**WHAT YOU ARE ASKED TO DO:** Word-for-word reproduction, images excluded: copy every entry below.

**ENTRIES SUPPLIED:**
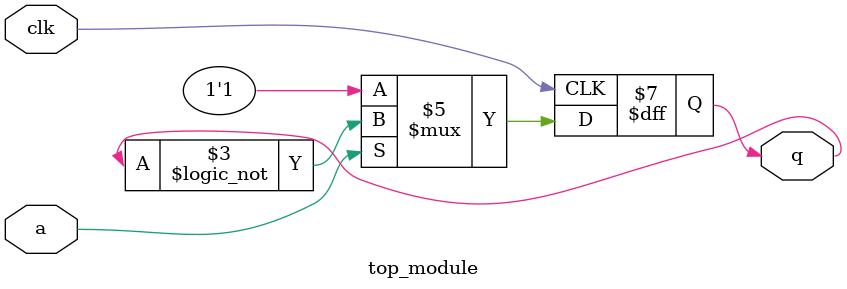
<source format=sv>
module top_module (
	input clk,
	input a, 
	output reg q
);

always @(posedge clk) begin
    if (a == 0) begin
        q <= 1;
    end else begin
        q <= !q;
    end
end

endmodule

</source>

**THE COMPLETED TASK:**
<source format=sv>
module top_module (
	input clk,
	input a, 
	output reg q
);

always @(posedge clk) begin
    if (a == 0) begin
        q <= 1;
    end else begin
        q <= !q;
    end
end

endmodule

</source>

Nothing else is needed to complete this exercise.